Re: MD Principles

From: Valence (valence10@hotmail.com)
Date: Mon Feb 25 2002 - 00:37:46 GMT


Hey DMB,
I think there a two separate issues here...

    First, there's the issue of what the 9th amendment was intended say.
Personally, I believe you've misread the 9th amendment. I think your reading
ignores the history and the text of the amendment and defies rationality in
the sense that having such a malleable constitution would defeat the purpose
of having a written constitution in the first place. Of course, there's
little point in arguing this point about original intent as it's merely a
historical question.

    Second, there's the issue of the desirability of Constitutional
flexibility. While everyone agrees that the Constitution should be
flexible, the battle is over HOW FLEXIBLE it should be (remember that too
much DQ and not enough SQ leads to degeneration).

    You commented that you believe the amendment process is too cumbersome
and that the constitution should be easier to amend. Do you know who your
biggest supporter on this issue is??? John Ashcroft. For years, he's been
the number one advocate of a constitutional amendment to make amending the
constitution easier... Are you starting to see why flexibility isn't always
a virtue?

      Flexibility to give rights is flexibility to take rights... Those
cumbersome amendment procedures may make the addition of new rights
difficult, but they also make the elimination of rights equally as
difficult. Similarly, that cumbersome process is what stops knee-jerk
amendments like 'anti-flag burning laws', 'English as an official language',
Constitutional bans on abortion, or an amendment that mandates the teaching
of creationism with evolution...etc.
    Do you doubt that these amendments would be a part of our constitution
if the amendment process wasn't so difficult???

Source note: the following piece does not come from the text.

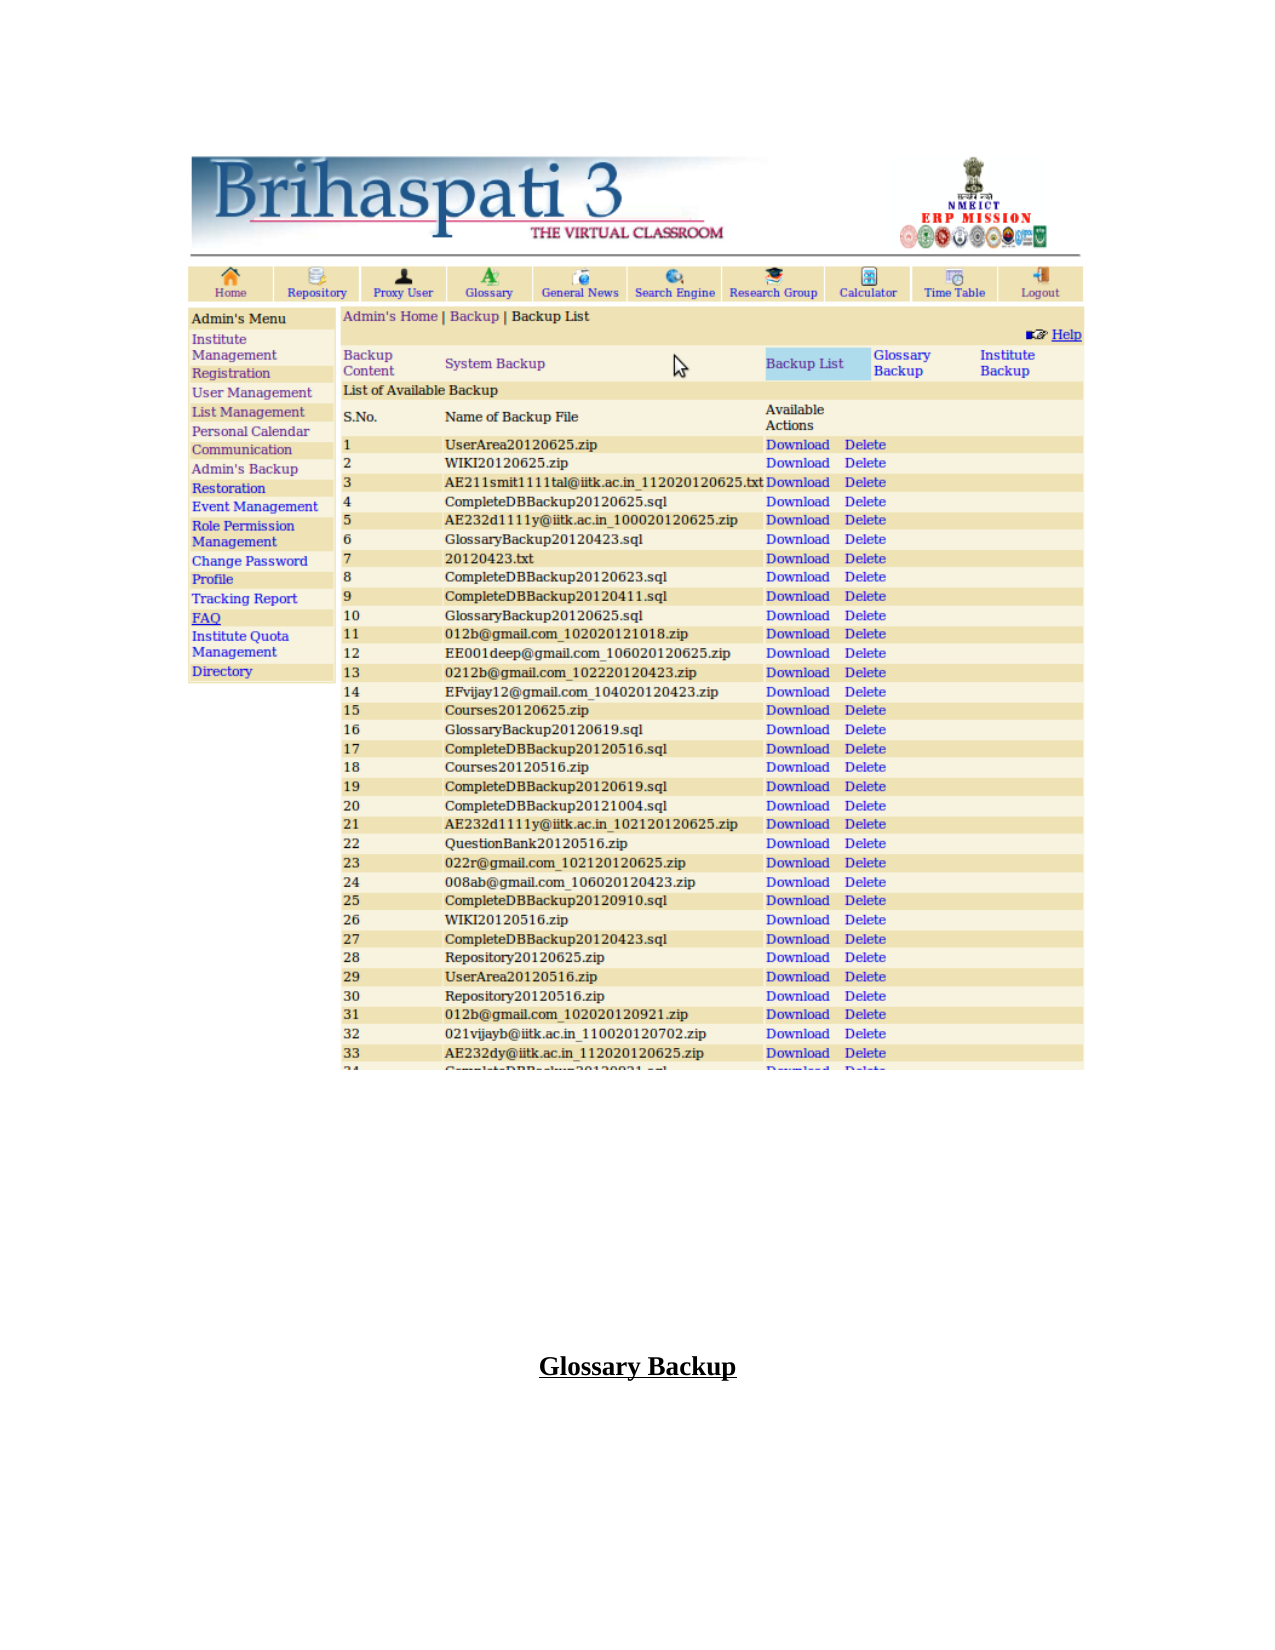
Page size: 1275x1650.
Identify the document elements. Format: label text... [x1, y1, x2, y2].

picture [187, 150, 1088, 1070]
text Glossary Backup [187, 1349, 1087, 1381]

    Finally, I ask you to seriously reconsider my point from a post earlier
today....
    "State constitutions are notoriously easy to amend and as such their
amendments usually number in the hundreds. Many states include such
trivialities as parking codes and littering laws in their constitutions.
The Federal Constitution has only 27 amendments after over 200 years.
According to a textbook I own, as of 1995 the Constitutions of the 50 states
contained over 6000 amendments."
    It is only the cumbersome amendment process which prevents the federal
constitution from turning into just another long-winded piece of legislation
filled with trifles and trivialities.

As for the implications of the MOQ to the creation of rights, I'm hard at
work on my first essay for the forum which addresses just this point. I'll
be eager for your feedback once it's complete and posted.